Es ergibt nur sehr bedingt Sinn, ausgeglichene Haushalte einzufahren und anzusparen, wenn die Kosten für nötige Investitionen in die reale Zukunft damit nur aufgeschoben werden. Zumal vieles dafür spricht, dass es dadurch nur teurer wird, weil die Schäden wachsen. Das Risiko größerer Klimadesaster ist in der Zwischenzeit nicht kleiner geworden – und die Kosten zur Behebung nicht geringer. Was analog für Pflegenotstand, veraltete Verkehrsinfrastruktur oder vorzeitliche Schulausstattung gilt. Da wirkt es auch aberwitzig, wenn jetzt der eine oder andere Politprofi schon wieder über nötige Kürzungen palavert, weil wir angeblich zum Haushaltsausgleich zurückmüssen.

Wenn eine Regierung für solche Ausgaben Kredit aufnimmt, ist das ja kein Selbstzweck, sondern mit der Idee verbunden, dass es sich auf Dauer auszahlt. So wie es sich im realen Leben auszahlt, für die Eröffnung eines Geschäfts einen Kredit aufzunehmen – oder ein Haus zu kaufen, damit man in fortgeschrittenem Alter keine Miete zahlen muss. Dann macht man das ja dafür, dass es auf Dauer weniger teuer wird – und das Geld wieder reinkommt.
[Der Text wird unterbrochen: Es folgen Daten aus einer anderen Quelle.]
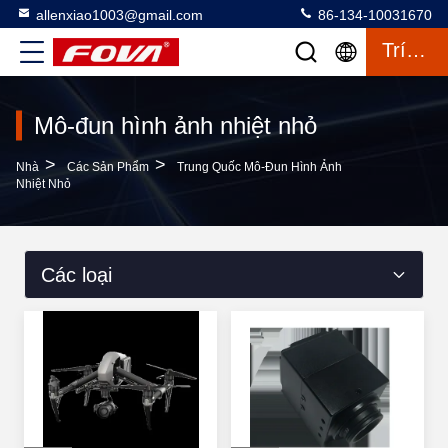
allenxiao1003@gmail.com
86-134-10031670
Trích Dẫn
Mô-đun hình ảnh nhiệt nhỏ
>
>
Nhà
Các Sản Phẩm
Trung Quốc Mô-Đun Hình Ảnh
Nhiệt Nhỏ
Các loại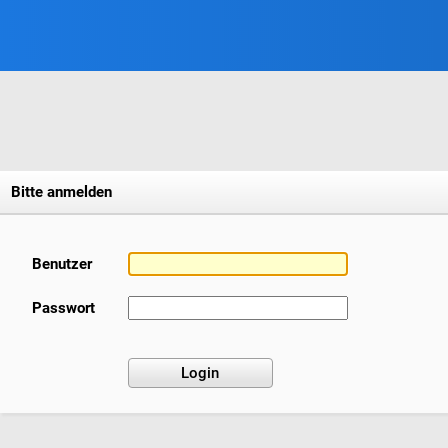
Bitte anmelden
Benutzer
Passwort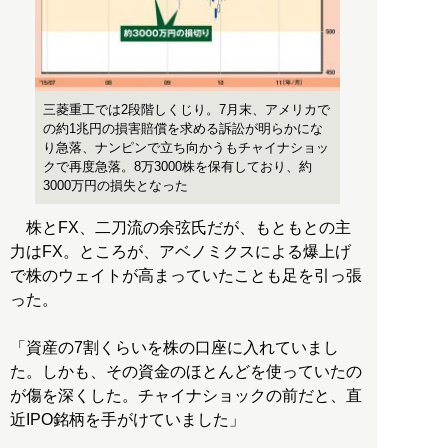
三菱重工では2段階しくじり。7月末、アメリカで
の約1兆円の損害賠償を求める訴訟が明らかにな
り急落、ナンピンで立ち向かうもチャイナショッ
クで再度急落。8万3000株を保有しており、約
3000万円の損失となった
株とFX、二刀流の余弦氏だが、もともとの主
力はFX。ところが、アベノミクスによる爆上げ
で株のウェイトが高まっていたことも足を引っ張
った。
「資産の7割くらいを株の口座に入れていまし
た。しかも、その資金のほとんどを使っていたの
が傷を深くした。チャイナショックの前だと、直
近IPO銘柄を手がけていました」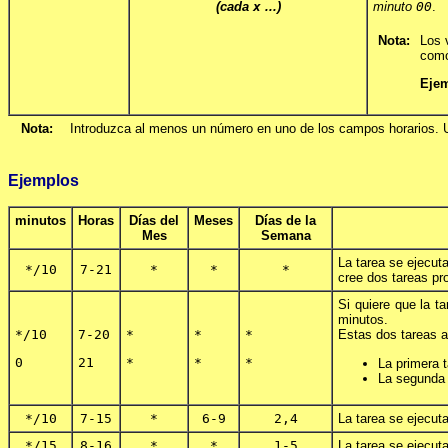
(cada
x
...)
minuto
00
.
Nota:
Los 
como
Ejem
Nota:
Introduzca al menos un número en uno de los campos horarios. 
Ejemplos
minutos
Horas
Días del
Meses
Días de la
Mes
Semana
La tarea se ejecut
*/10
7-21
*
*
*
cree dos tareas pr
Si quiere que la t
minutos.
*/10
7-20
*
*
*
Estas dos tareas 
0
21
*
*
*
La primera 
La segunda t
*/10
7-15
*
6-9
2,4
La tarea se ejecut
*/15
8-16
*
*
1-5
La tarea se ejecut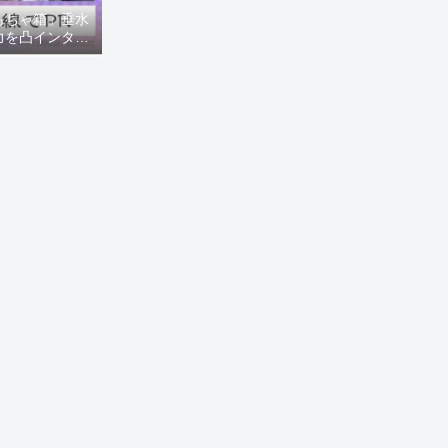
もちゃ箱」垂水
力を凸インタビ
8ニュース)】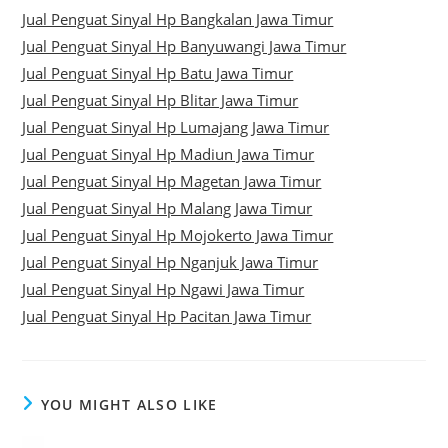
Jual Penguat Sinyal Hp Bangkalan Jawa Timur
Jual Penguat Sinyal Hp Banyuwangi Jawa Timur
Jual Penguat Sinyal Hp Batu Jawa Timur
Jual Penguat Sinyal Hp Blitar Jawa Timur
Jual Penguat Sinyal Hp Lumajang Jawa Timur
Jual Penguat Sinyal Hp Madiun Jawa Timur
Jual Penguat Sinyal Hp Magetan Jawa Timur
Jual Penguat Sinyal Hp Malang Jawa Timur
Jual Penguat Sinyal Hp Mojokerto Jawa Timur
Jual Penguat Sinyal Hp Nganjuk Jawa Timur
Jual Penguat Sinyal Hp Ngawi Jawa Timur
Jual Penguat Sinyal Hp Pacitan Jawa Timur
YOU MIGHT ALSO LIKE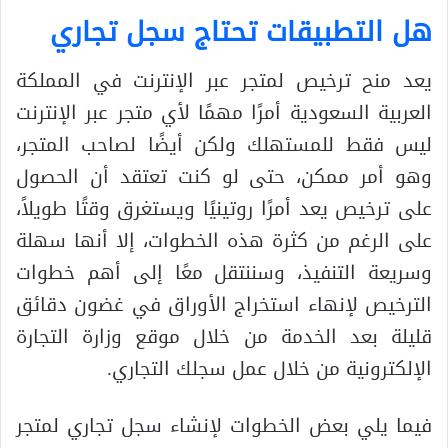
هل التطبيقات تحتاج سجل تجاري
يعد منح ترخيص لمتجر عبر الإنترنت في المملكة
العربية السعودية أمرًا مهمًا لأي متجر عبر الإنترنت
ليس فقط للمستهلك ولكن أيضًا لصاحب المتجر،
وهو أمر ممكن، حتى لو كنت تعتقد أن الحصول
على ترخيص يعد أمرًا روتينيًا ويستغرق وقتًا طويلاً،
على الرغم من كثرة هذه الخطوات، إلا أنها سهلة
وسريعة التنفيذ، وسننتقل معًا إلى أهم خطوات
الترخيص لإنهاء استخراج الأوراق في غضون دقائق
قليلة بعد الخدمة من خلال موقع وزارة التجارة
الإلكترونية من خلال عمل سجلك التجاري.
فيما يلي بعض الخطوات لإنشاء سجل تجاري لمتجر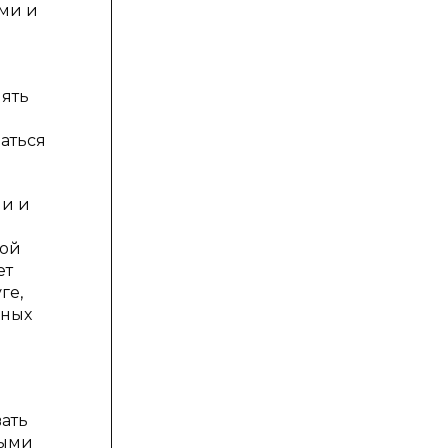
ми и
лять
аться
ми и
ной
ет
ге,
ьных
ать
выми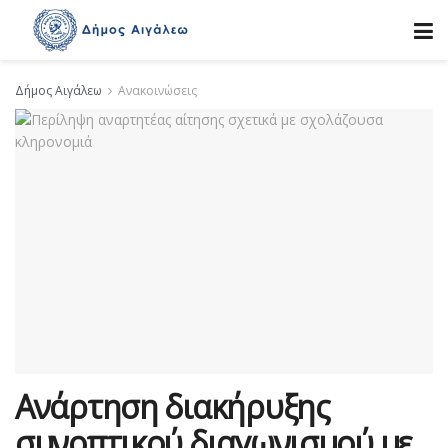
Δήμος Αιγάλεω
Ανακοινώσεις
Ανάρτηση διακήρυξης
συνοπτικού διαγωνισμού με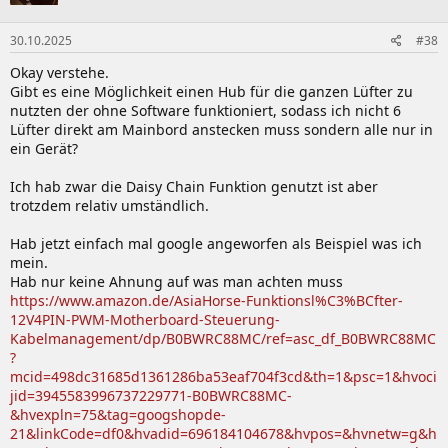
30.10.2025
#38
Okay verstehe.
Gibt es eine Möglichkeit einen Hub für die ganzen Lüfter zu
nutzten der ohne Software funktioniert, sodass ich nicht 6
Lüfter direkt am Mainbord anstecken muss sondern alle nur in
ein Gerät?
Ich hab zwar die Daisy Chain Funktion genutzt ist aber
trotzdem relativ umständlich.
Hab jetzt einfach mal google angeworfen als Beispiel was ich
mein.
Hab nur keine Ahnung auf was man achten muss
https://www.amazon.de/AsiaHorse-Funktionsl%C3%BCfter-
12V4PIN-PWM-Motherboard-Steuerung-
Kabelmanagement/dp/B0BWRC88MC/ref=asc_df_B0BWRC88MC
?
mcid=498dc31685d1361286ba53eaf704f3cd&th=1&psc=1&hvoci
jid=3945583996737229771-B0BWRC88MC-
&hvexpln=75&tag=googshopde-
21&linkCode=df0&hvadid=696184104678&hvpos=&hvnetw=g&h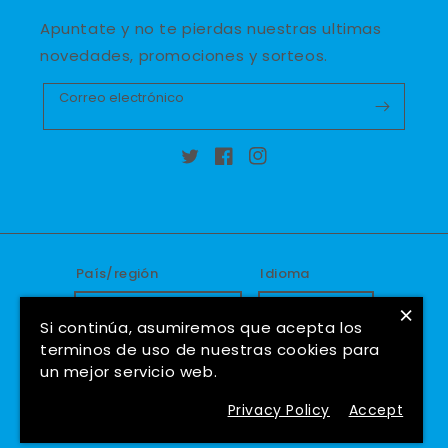
Apuntate y no te pierdas nuestras ultimas
novedades, promociones y sorteos.
Correo electrónico
Twitter
Facebook
Instagram
País/región
Idioma
×
España (EUR €)
Español
Si continúa, asumiremos que acepta los
terminos de uso de nuestras cookies para
Formas
un mejor servicio web.
de
Privacy Policy
Accept
pago
© 2026,
Hockeyshop Madrid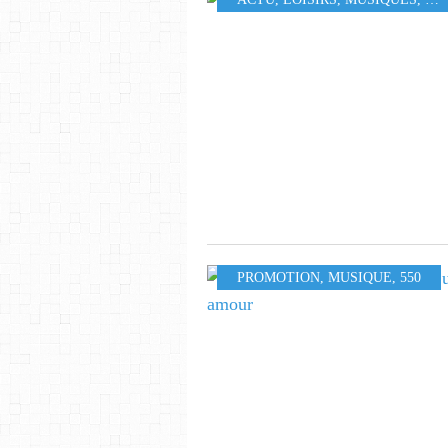
PROMOTION
,
MUSIQUE
,
550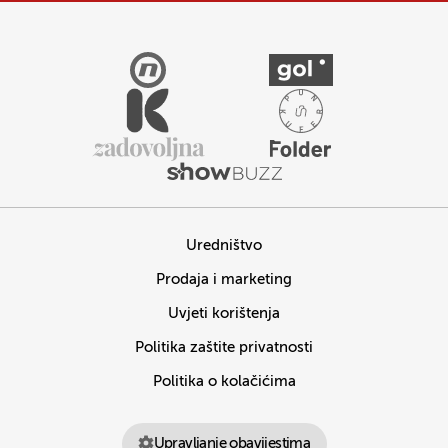
Uredništvo
Prodaja i marketing
Uvjeti korištenja
Politika zaštite privatnosti
Politika o kolačićima
Upravljanje obavijestima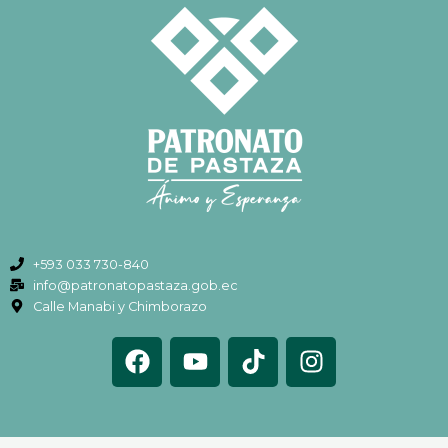
+593 033 730-840
info@patronatopastaza.gob.ec
Calle Manabi y Chimborazo
F
Y
T
I
a
o
i
n
c
u
k
s
e
t
t
t
b
u
o
a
Da können selbst Sozialausgaben helfen, wenn sie dafür sorgen, soziale Spannungen abzubauen; vielleicht bekommt die AfD im Moment ja auch deshalb nicht mehr so viel Zulauf, weil die Große Koalition das eine oder andere über Mindestlohn und Grundrente versucht hat.

Zu sagen, dass es gut war, die schwarze Null gemacht zu haben, weil jetzt mehr Geld für die Coronakrise da ist, ist etwa so, als würden Mama und Papa sich loben, wie gut es war, damals keinen Kredit aufgenommen zu haben, damit Sohn oder Tochter zur Ausbildung in die USA geht – und dafür jetzt mehr Geld für schwierige Zeiten auf dem Sparbuch haben. Da wäre die Bildung für den Nachwuchs womöglich die bessere Investition gewesen.

Es spricht nichts dafür, dass es dem Bundesfinanzminister in dieser Jahrhundert-Coronakrise schwerer gefallen wäre, Geld aufzunehmen, wenn er und seine Vorgänger in den Jahren davor viel mehr investiert hätten, statt die schwarze Null zu pflegen. Es spricht aber eine Menge dafür, dass Deutschland einige Probleme schneller in den Griff bekäme – oder schon bekommen hätte. Und dass uns das auf Dauer billiger gekommen wäre. Und wir wirtschaftlich besser präpariert wären, um nach der Corona- auch Klimakrise und andere Krisen zu meistern.